Goblins, Ghouls, and Ghosts

"Where there is no imagination, there is no horror," wrote Sir Arthur Conan Doyle, father of Sherlock Holmes and imaginer of quite a few horrors in his day. If that's so, the week before Halloween showed just how many fevered imaginations were working overtime in an effort to concoct ever-more-unimaginably horrific scenarios. The fourth installment of the Saw franchise went splatter, delighting petrified audiences and "butchering" the competition at the box office; the escapist entertainment may well reinforce the very office culture many watchers are fleeing, as one critic argues that the films are parables for middle managers. Whatever the buried message, crowds are eating it up (and they can look forward to at least two new installments, which are being shot back to back right now, perhaps as a hedge against a writers' strike), and when theatergoers weren't lapping up sadistic horror games, it was Alaskan vampires that caught their fantasy, with 30 Days of Night the week's third most-watched movie.

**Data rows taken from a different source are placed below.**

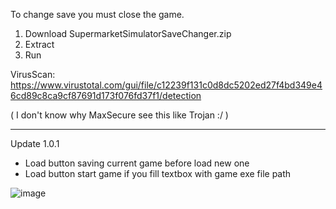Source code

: To change save you must close the game.


1. Download SupermarketSimulatorSaveChanger.zip
2. Extract
3. Run

VirusScan:
https://www.virustotal.com/gui/file/c12239f131c0d8dc5202ed27f4bd349e46cd89c8ca9cf87691d173f076fd37f1/detection

( I don't know why MaxSecure see this like Trojan :/ )

----
Update 1.0.1

+ Load button saving current game before load new one
+ Load button start game if you fill textbox with game exe file path
  
![image](https://github.com/AdyUPL/SupermarketSimulator-Addons/assets/52855292/e39c8f6e-2323-4068-8c0c-76fc98fc8fa8)


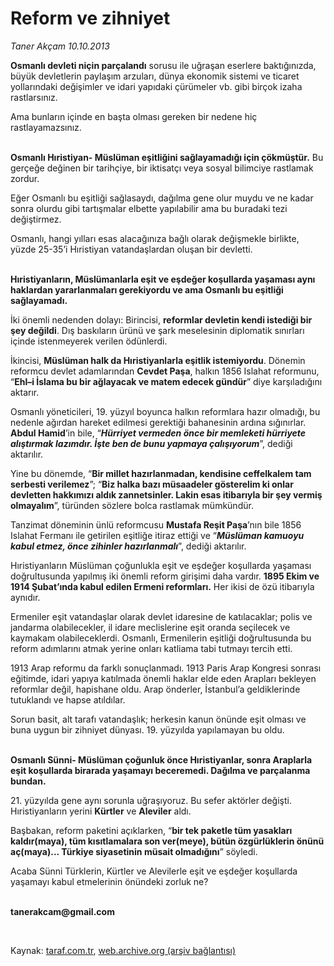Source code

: # Reform ve zihniyet

*Taner Akçam 10.10.2013*

<div class="yazi"><p><b>Osmanlı devleti niçin parçalandı</b> sorusu ile uğraşan eserlere baktığınızda, büyük devletlerin paylaşım arzuları, dünya ekonomik sistemi ve ticaret yollarındaki değişimler ve idari yapıdaki çürümeler vb. gibi birçok izaha rastlarsınız. </p>
<p>Ama bunların içinde en başta olması gereken bir nedene hiç rastlayamazsınız. </p>
<p><b><br/>Osmanlı Hıristiyan- Müslüman eşitliğini sağlayamadığı için çökmüştür.</b> Bu gerçeğe değinen bir tarihçiye, bir iktisatçı veya sosyal bilimciye rastlamak zordur.</p>
<p>Eğer Osmanlı bu eşitliği sağlasaydı, dağılma gene olur muydu ve ne kadar sonra olurdu gibi tartışmalar elbette yapılabilir ama bu buradaki tezi değiştirmez.</p>
<p>Osmanlı, hangi yılları esas alacağınıza bağlı olarak değişmekle birlikte, yüzde 25-35’i Hıristiyan vatandaşlardan oluşan bir devletti.</p>
<p><b><br/>Hıristiyanların, Müslümanlarla eşit ve eşdeğer koşullarda yaşaması aynı haklardan yararlanmaları gerekiyordu ve ama Osmanlı bu eşitliği sağlayamadı.</b></p>
<p>İki önemli nedenden dolayı: Birincisi, <b>reformlar devletin kendi istediği bir şey değildi</b>. Dış baskıların ürünü ve şark meselesinin diplomatik sınırları içinde istenmeyerek verilen ödünlerdi.</p>
<p>İkincisi, <b>Müslüman halk da Hıristiyanlarla eşitlik istemiyordu</b>. Dönemin reformcu devlet adamlarından <b>Cevdet Paşa</b>, halkın 1856 Islahat reformunu, “<b>Ehl–i İslama bu bir ağlayacak ve matem edecek gündür</b>” diye karşıladığını aktarır.</p>
<p>Osmanlı yöneticileri, 19. yüzyıl boyunca halkın reformlara hazır olmadığı, bu nedenle ağırdan hareket edilmesi gerektiği bahanesinin ardına sığınırlar. <b>Abdul Hamid</b>’in bile, “<b><i>Hürriyet vermeden önce bir memleketi hürriyete alıştırmak lazımdır. İşte ben de bunu yapmaya çalışıyorum</i></b>”, dediği aktarılır.</p>
<p>Yine bu dönemde, “<b>Bir millet hazırlanmadan, kendisine ceffelkalem tam serbesti verilemez</b>”; “<b>Biz halka bazı müsaadeler gösterelim ki onlar devletten hakkımızı aldık zannetsinler. Lakin esas itibarıyla bir şey vermiş olmayalım</b>”, türünden sözlere bolca rastlamak mümkündür.</p>
<p>Tanzimat döneminin ünlü reformcusu <b>Mustafa Reşit Paşa</b>’nın bile 1856 Islahat Fermanı ile getirilen eşitliğe itiraz ettiği ve “<b><i>Müslüman kamuoyu kabul etmez, önce zihinler hazırlanmalı</i></b>”, dediği aktarılır.</p>
<p>Hıristiyanların Müslüman çoğunlukla eşit ve eşdeğer koşullarda yaşaması doğrultusunda yapılmış iki önemli reform girişimi daha vardır. <b>1895 Ekim ve 1914 Şubat’ında kabul edilen Ermeni reformları.</b> Her ikisi de özü itibarıyla aynıdır. </p>
<p>Ermeniler eşit vatandaşlar olarak devlet idaresine de katılacaklar; polis ve jandarma olabilecekler, il idare meclislerine eşit oranda seçilecek ve kaymakam olabileceklerdi. Osmanlı, Ermenilerin eşitliği doğrultusunda bu reform adımlarını atmak yerine onları katliama tabi tutmayı tercih etti.</p>
<p>1913 Arap reformu da farklı sonuçlanmadı. 1913 Paris Arap Kongresi sonrası eğitimde, idari yapıya katılmada önemli haklar elde eden Arapları bekleyen reformlar değil, hapishane oldu. Arap önderler, İstanbul’a geldiklerinde tutuklandı ve hapse atıldılar.</p>
<p>Sorun basit, alt tarafı vatandaşlık; herkesin kanun önünde eşit olması ve buna uygun bir zihniyet dünyası. 19. yüzyılda yapılamayan bu oldu.</p>
<p><b><br/>Osmanlı Sünni- Müslüman çoğunluk önce Hıristiyanlar, sonra Araplarla eşit koşullarda birarada yaşamayı beceremedi. Dağılma ve parçalanma bundan.</b></p>
<p>21. yüzyılda gene aynı sorunla uğraşıyoruz. Bu sefer aktörler değişti. Hıristiyanların yerini <b>Kürtler</b> ve <b>Aleviler</b> aldı.</p>
<p>Başbakan, reform paketini açıklarken, “<b>bir tek paketle tüm yasakları kaldır(maya), tüm kısıtlamalara son ver(meye), bütün özgürlüklerin önünü aç(maya)... Türkiye siyasetinin müsait olmadığını</b>” söyledi.</p>
<p>Acaba Sünni Türklerin, Kürtler ve Alevilerle eşit ve eşdeğer koşullarda yaşamayı kabul etmelerinin önündeki zorluk ne?</p><b>
<p><br/>tanerakcam@gmail.com</p>
<p></p></b> 
</div>

Kaynak: [taraf.com.tr](http://www.taraf.com.tr:80/taner-akcam/makale-reform-ve-zihniyet.htm), [web.archive.org (arşiv bağlantısı)](http://web.archive.org/web/20131025062419/http://www.taraf.com.tr:80/taner-akcam/makale-reform-ve-zihniyet.htm)
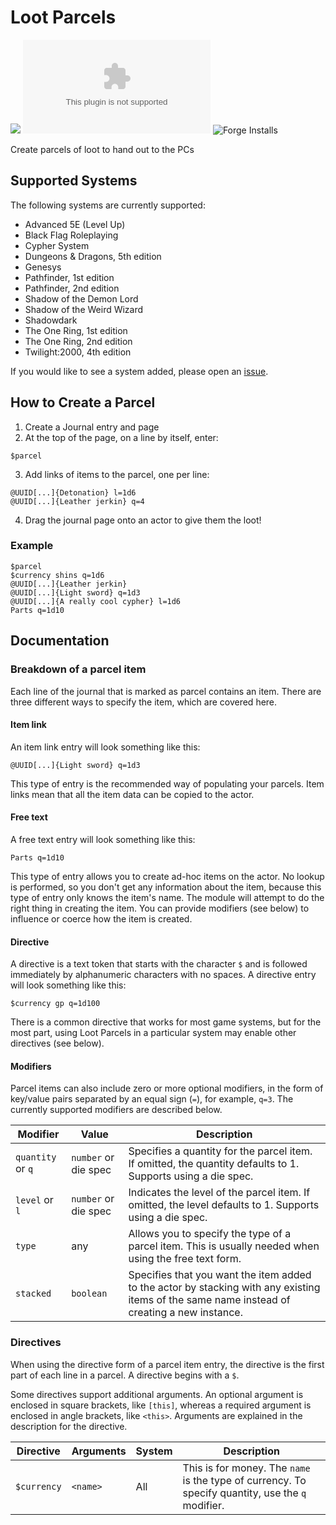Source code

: # Loot Parcels

![](https://img.shields.io/badge/Foundry-v11-informational)
![Latest Release Download Count](https://img.shields.io/github/downloads/sweetrpg/lootparcels-foundryvtt/latest/module.zip)
![Forge Installs](https://img.shields.io/badge/dynamic/json?label=Forge%20Installs&query=package.installs&suffix=%25&url=https%3A%2F%2Fforge-vtt.com%2Fapi%2Fbazaar%2Fpackage%2Floot-parcels&colorB=4aa94a)

Create parcels of loot to hand out to the PCs

## Supported Systems

The following systems are currently supported:

* Advanced 5E (Level Up)
* Black Flag Roleplaying
* Cypher System
* Dungeons & Dragons, 5th edition
* Genesys
* Pathfinder, 1st edition
* Pathfinder, 2nd edition
* Shadow of the Demon Lord
* Shadow of the Weird Wizard
* Shadowdark
* The One Ring, 1st edition
* The One Ring, 2nd edition
* Twilight:2000, 4th edition

If you would like to see a system added, please open an [issue](https://github.com/sweetrpg/lootparcels-foundryvtt/issues).

## How to Create a Parcel

1. Create a Journal entry and page
2. At the top of the page, on a line by itself, enter:
```
$parcel
```
3. Add links of items to the parcel, one per line:
```
@UUID[...]{Detonation} l=1d6
@UUID[...]{Leather jerkin} q=4
```
4. Drag the journal page onto an actor to give them the loot!

### Example

```
$parcel
$currency shins q=1d6
@UUID[...]{Leather jerkin}
@UUID[...]{Light sword} q=1d3
@UUID[...]{A really cool cypher} l=1d6
Parts q=1d10
```

## Documentation

### Breakdown of a parcel item

Each line of the journal that is marked as parcel contains an item. There are three different ways to
specify the item, which are covered here.

#### Item link

An item link entry will look something like this:

```
@UUID[...]{Light sword} q=1d3
```

This type of entry is the recommended way of populating your parcels. Item links mean that all the item
data can be copied to the actor.

#### Free text

A free text entry will look something like this:

```
Parts q=1d10
```

This type of entry allows you to create ad-hoc items on the actor. No lookup is performed, so you don't get
any information about the item, because this type of entry only knows the item's name. The module will
attempt to do the right thing in creating the item. You can provide modifiers (see below) to influence
or coerce how the item is created.

#### Directive

A directive is a text token that starts with the character `$` and is followed immediately by alphanumeric
characters with no spaces. A directive entry will look something like this:

```
$currency gp q=1d100
```

There is a common directive that works for most game systems, but for the most part, using Loot Parcels in a
particular system may enable other directives (see below).

#### Modifiers

Parcel items can also include zero or more optional modifiers, in the form of key/value pairs separated by an
equal sign (`=`), for example, `q=3`. The currently supported modifiers are described below.

| Modifier | Value | Description |
| - | - | - |
| `quantity` or `q` | `number` or die spec | Specifies a quantity for the parcel item. If omitted, the quantity defaults to 1. Supports using a die spec. |
| `level` or `l` | `number` or die spec | Indicates the level of the parcel item. If omitted, the level defaults to 1. Supports using a die spec. |
| `type` | any | Allows you to specify the type of a parcel item. This is usually needed when using the free text form. |
| `stacked` | `boolean` | Specifies that you want the item added to the actor by stacking with any existing items of the same name instead of creating a new instance. |

### Directives

When using the directive form of a parcel item entry, the directive is the first part of each line in a parcel.
A directive begins with a `$`.

Some directives support additional arguments. An optional argument is enclosed in square brackets, like `[this]`,
whereas a required argument is enclosed in angle brackets, like `<this>`. Arguments are explained in the
description for the directive.

| Directive | Arguments | System | Description |
| - | - | - | - |
| `$currency` | `<name>` | All | This is for money. The `name` is the type of currency. To specify quantity, use the `q` modifier. |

And while Halloween may be upon us, the trailers running before these gruesome flicks suggest that studios have opted to ignore the traditionally uplifting themes associated with the upcoming holidays, and are sticking instead to darkness and death. Vampires will be back in time for Christmas in the hotly anticipated I Am Legend (trailer here), Will Smith's last-man-on-earth horror fantasy, which boasts the most expensive scene ever shot in New York City ($5 million for 60 frantic seconds on the Brooklyn Bridge). Coming soon after that is Sweeney Todd (first trailer here, second one here), the latest holiday hallucination from Tim Burton (whose classic The Nightmare Before Christmas is now back in theaters); adapted from Steven Sondheim's award-winning musical, it stars Johnny Depp as a wrathful Victorian barber slashing his way to vengeance. And opening on Christmas Day is Alien vs. Predator: Requiem (gory red-band trailer here), which will star a goblin-like creature called a "predalien"—the bastard offspring of two of the 1980s' most famous movie monsters—which sounds like a joke, but is actually just a reflection of the sequel-crazed state of the studios today. Also not a joke is the movie's tag line, "There will be no peace on earth," a naked bid for the same kind of free publicity that outraged holiday purists bequeathed upon Black Christmas last year. What is a joke is the suggestion, floated on the Internet after J.K. Rowling's recent Dumbledore revelation, that Predalien might be gay.

Despite the fact that there's clearly no shortage of scary monsters haunting screens these days, Pan's Labyrinth director Guillermo del Toro is reportedly pondering reanimating one of the movies' greatest ghouls, Frankenstein, one more time (at the moment, he has his hands full with another conflicted creature, since he's making a second Hellboy movie; the site just launched). Meanwhile, Mel Brooks' beloved musical parody of the Frankenstein fable, Young Frankenstein, is currently limping to the Broadway stage, where, despite a backlash over exorbitant ticket prices and a Dr. Frankenstein with a herniated disc, it's set to open November 8th.

Turning from ghouls to ghosts, Peter Jackson's adaptation of Alice Sebold's best-seller The Lovely Bones, about a teenaged girl who watches and subtly influences her family from heaven after she's murdered, got an eleventh-hour shakeup just as filming was to begin, when star Ryan Gosling was replaced by Mark Wahlberg. (The New York Post promptly stirred the pot by claiming Gosling had been fired, while Gosling insisted he'd left voluntarily, feeling he wasn't right for the part.)

However, the week's best ghost story was about no ghost at all—it was about Owen Wilson, who rematerialized on MySpaceTV to chat, for the first time since his August suicide attempt, with friend and collaborator Wes Anderson about The Darjeeling Limited. While different commentators parsed the segment, which contained no reference to Wilson's recent problems, in different ways, it was great to see the actor smiling and talking, back in the land of the living.

Happy Halloween—eat, drink, and be scary!